5. Problemas da OMS: glossário e classificações em concordância com a
revisão dixième da Classificação Internacional de Doenças. Genebra;
As reuniões preparatórias organizadas pela OMS para a 1979.
revisão da categoria de Transtornos Comportamentais 6. Associação Psiquiátrica Americana. DSM-III. Diagnóstico manual e estatísticas
Invasivos tiveram lugar em Genebra e em vários centros de problemas mentais. Paris: Masson; 1983.
colaboradores. O resumo dessas discussões ocorridas na 7. Kanner L. Distúrbio autista do contato afetivo. Ner Child 1943;32:217-
253.
reunião realizada na França, no CCOMS de Lille, foi
8. Kanner L, Eissler L. Autismo infantil precoce. AJ Ortopsicologia 1943;26(3):217-
publicado.quinzeAli foram apresentados dados relativos a 250.
doenças genéticas associadas a comportamentos autistas 9. Asperger. Die Autistiche psychopathen em jardins de infância. Arquivo
que poderiam constituir perspectivas futuras para a sua Psiquiátrico Nervenkrankeiten 1944;117:76-136.
classificação.16Mas se foram descritas pelo menos oito 10. Classificação Internacional das Doenças Mentais da OMS. Diga-me a
revisão.

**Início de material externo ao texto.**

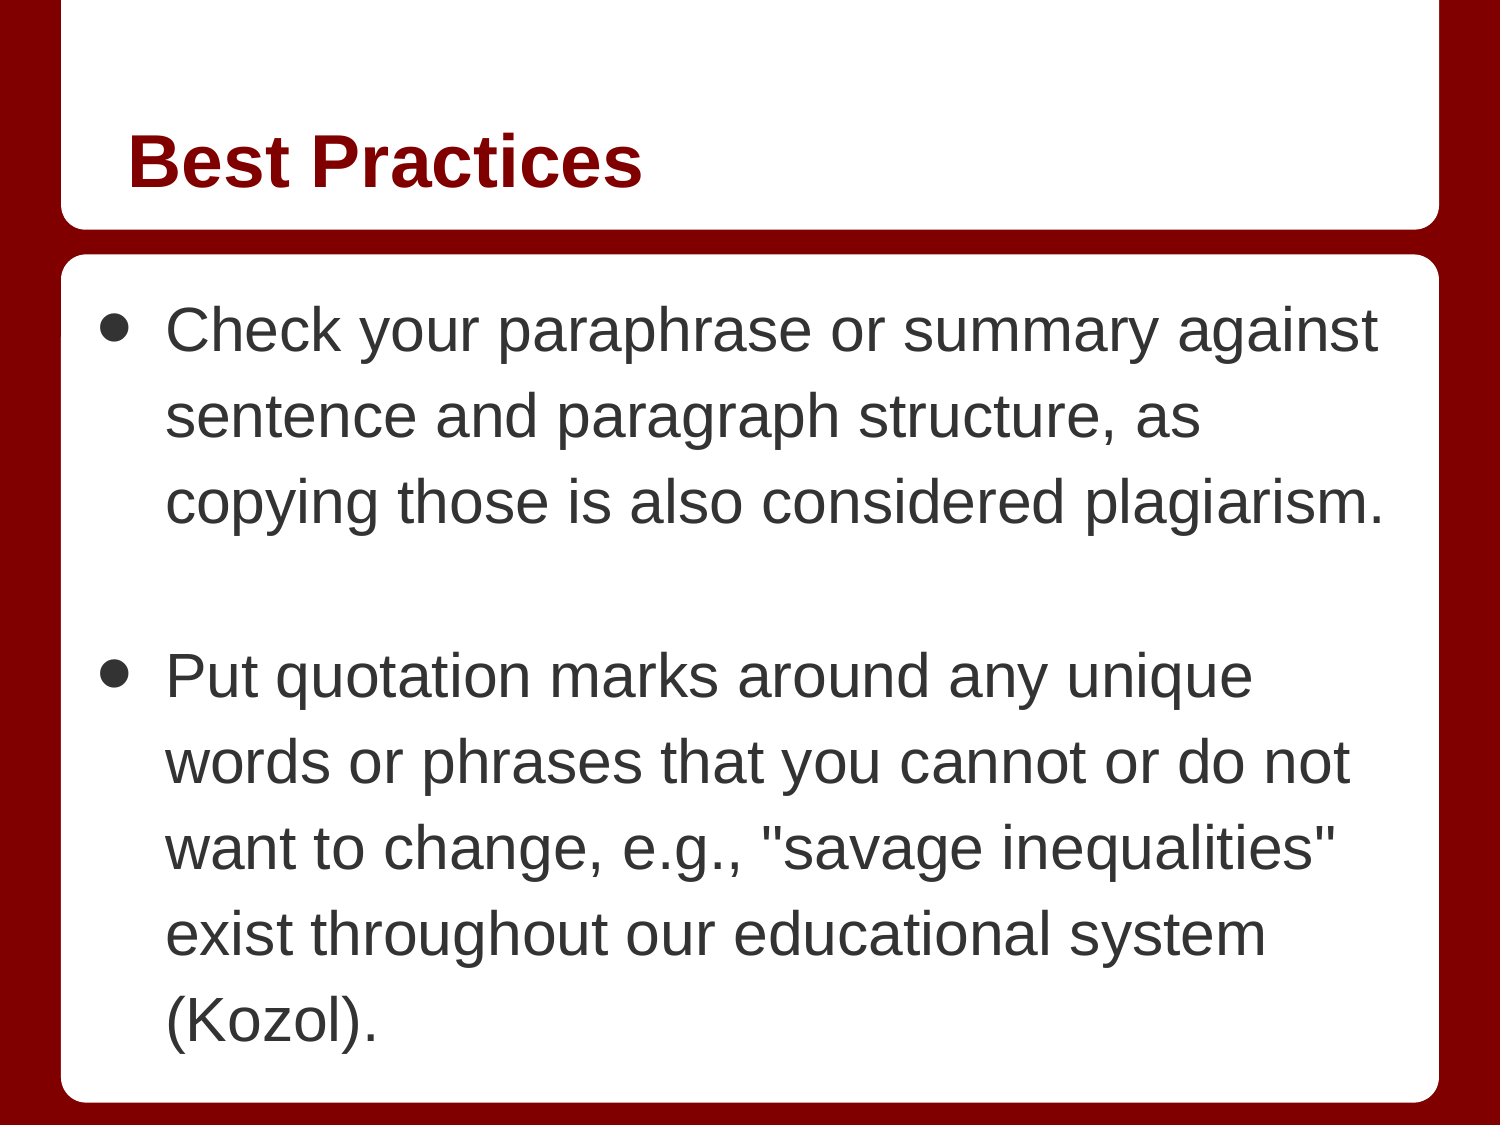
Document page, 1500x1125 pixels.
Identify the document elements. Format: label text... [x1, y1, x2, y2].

list Check your paraphrase or summary against sentence and paragraph structure, as copying those is also considered plagiarism. Put quotation marks around any unique words or phrases that you cannot or do not want to change, e.g., "savage inequalities" exist throughout our educational system (Kozol). [75, 262, 1425, 1125]
title Best Practices [75, 0, 1425, 218]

Capítulo V (F): Troubles Mentaux et Troubles du Comportement.
anomalias genéticas associadas ao autismo, e a sua
Genebra; 1993.
frequência estimada varia de um a dois e meio por cento, é 11. Associação Psiquiátrica Americana DSM IV. Diagnóstico manual e estatística de problemas
claro que correspondem a comportamentos autistas muito mentais. Paris: Masson; mil novecentos e noventa e seis.
variados e a um retardo mental que pode ser tanto intenso 12. Cohen DJ, Paul R, Vomark FR. Questões na classificação de transtornos invasivos e
e variável. No momento não parecem ser capazes de outros transtornos do desenvolvimento: em direção ao DSM-IV. J Am Acad Psiquiatria
Infantil 1986;25:213-220.
fornecer indicações que permitam modificar a classificação
13. Alta Autorité de Santé. Autismo e outros problemas que afetam o
desses autismos atípicos. desenvolvimento. Etat des connaissances hors mécanismes
Sabe-se, além disso, que pesquisas têm sido realizadas fisiopatológicos, psicopatológicos e pesquisas básicas. Paris: TEM; 2010.
no campo dos transtornos do autismo usando técnicas
modernas de imagem cerebral (lembre-se que Kanner, em 14. Acutalité de la Classification Française des Troubles Mentaux de l'Enfant
et de l'Adolescent. Annales Medico-psychologiques, Mia
seu artigo princeps, observou uma diminuição do volume
2011;169:243-268 CFTMEA 2010.
craniano em metade das crianças que ele descreveu 15. Você verá o CIM-10. Problemas de conduta e problemas que envolvem o
clinicamente como afetadas pelo autismo precoce ). Os desenvolvimento da criança e do adolescente. L'information psychiatrique
resultados obtidos mostram, além das anomalias maio 2011;87:363-422.
anatomofuncionais nas regiões do “cérebro social” (córtex 16. Tordjman S. Evolução do conceito de autismo: novas perspectivas sobre
os dons genéticos. L'information psychiatrique 2011;97:393- 412.
órbito-frontal, sulco temporal superior,giro fusiforme,
amígdala), distúrbios da conectividade anatômica e 17. Bargiacchi A, Chabane N, Brunelle F, Zilbovicius M et al. Imagerie dans
funcional entre essas regiões.17Estas são descobertas l'autismo infantil, EMC (Elsevier Masson SAS pari), Psychiatrie/
importantes para a investigação, mas neste momento não Pédopsychiatrie 2011;37-200-D-40.
podemos utilizá-las para classificar doenças.